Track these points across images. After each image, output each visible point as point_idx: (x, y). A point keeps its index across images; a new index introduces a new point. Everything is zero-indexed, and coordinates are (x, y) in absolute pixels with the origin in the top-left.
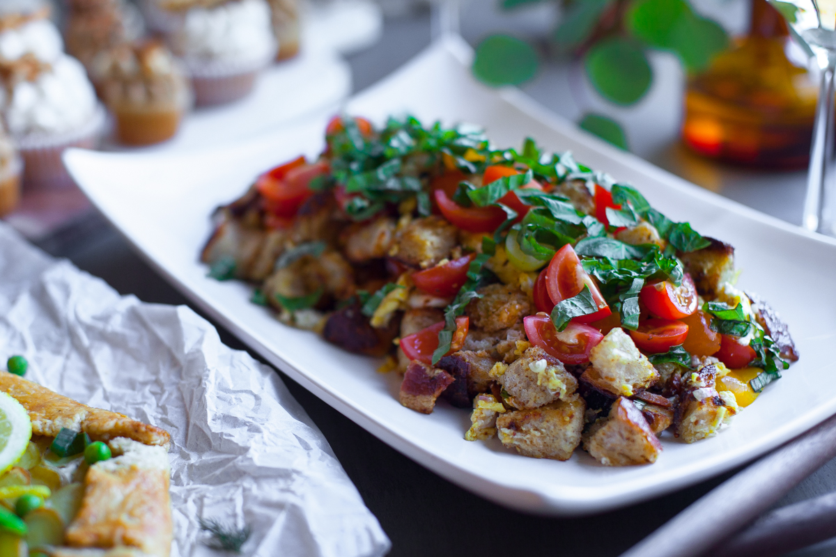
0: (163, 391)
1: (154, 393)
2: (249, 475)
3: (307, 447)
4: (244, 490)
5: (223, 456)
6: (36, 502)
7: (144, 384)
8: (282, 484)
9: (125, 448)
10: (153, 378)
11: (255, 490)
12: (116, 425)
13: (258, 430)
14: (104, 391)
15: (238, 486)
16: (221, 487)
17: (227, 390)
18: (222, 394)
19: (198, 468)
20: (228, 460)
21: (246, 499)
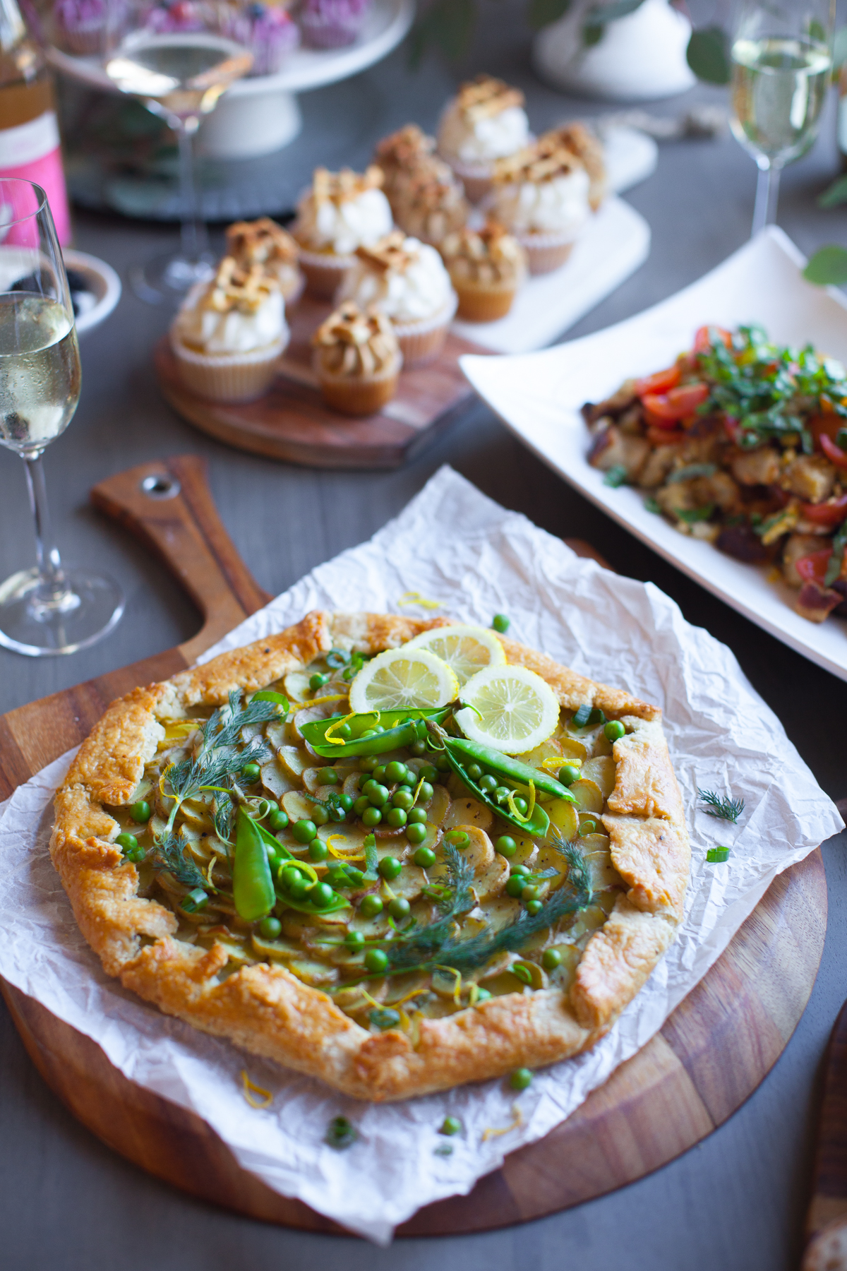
0: (637, 662)
1: (630, 662)
2: (730, 752)
3: (770, 730)
4: (728, 766)
5: (706, 733)
6: (575, 771)
7: (619, 651)
8: (760, 765)
9: (635, 726)
10: (626, 646)
11: (738, 768)
12: (626, 705)
13: (732, 713)
14: (584, 655)
15: (723, 762)
16: (707, 759)
17: (699, 671)
18: (696, 674)
19: (683, 740)
20: (711, 738)
21: (731, 774)
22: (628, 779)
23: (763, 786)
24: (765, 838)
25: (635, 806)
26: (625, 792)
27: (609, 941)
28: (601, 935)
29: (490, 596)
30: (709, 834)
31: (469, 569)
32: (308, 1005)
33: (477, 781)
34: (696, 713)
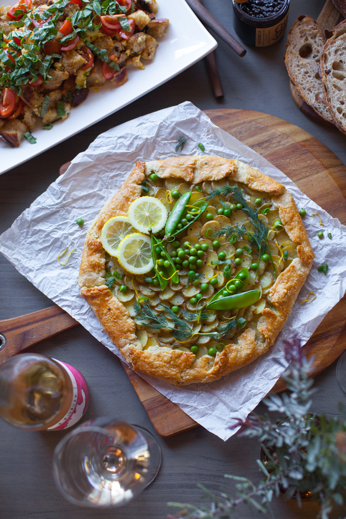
0: (105, 170)
2: (156, 139)
4: (162, 140)
5: (145, 147)
7: (98, 177)
8: (164, 129)
10: (96, 174)
11: (163, 137)
15: (159, 142)
16: (157, 147)
18: (117, 148)
20: (148, 145)
21: (165, 139)
22: (179, 173)
23: (174, 128)
24: (193, 130)
25: (191, 172)
26: (184, 175)
27: (252, 182)
28: (250, 185)
29: (63, 227)
30: (191, 150)
31: (48, 235)
32: (285, 279)
33: (183, 226)
34: (135, 150)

•••

Pictures aside, transcribe exactly the lines from the line containing "26: (625, 792)" through the final line of the material above.

WRITTEN SOLUTION
26: (625, 792)
27: (609, 941)
28: (601, 935)
29: (490, 596)
30: (709, 834)
31: (469, 569)
32: (308, 1005)
33: (477, 781)
34: (696, 713)
0: (105, 170)
2: (156, 139)
4: (162, 140)
5: (145, 147)
7: (98, 177)
8: (164, 129)
10: (96, 174)
11: (163, 137)
15: (159, 142)
16: (157, 147)
18: (117, 148)
20: (148, 145)
21: (165, 139)
22: (179, 173)
23: (174, 128)
24: (193, 130)
25: (191, 172)
26: (184, 175)
27: (252, 182)
28: (250, 185)
29: (63, 227)
30: (191, 150)
31: (48, 235)
32: (285, 279)
33: (183, 226)
34: (135, 150)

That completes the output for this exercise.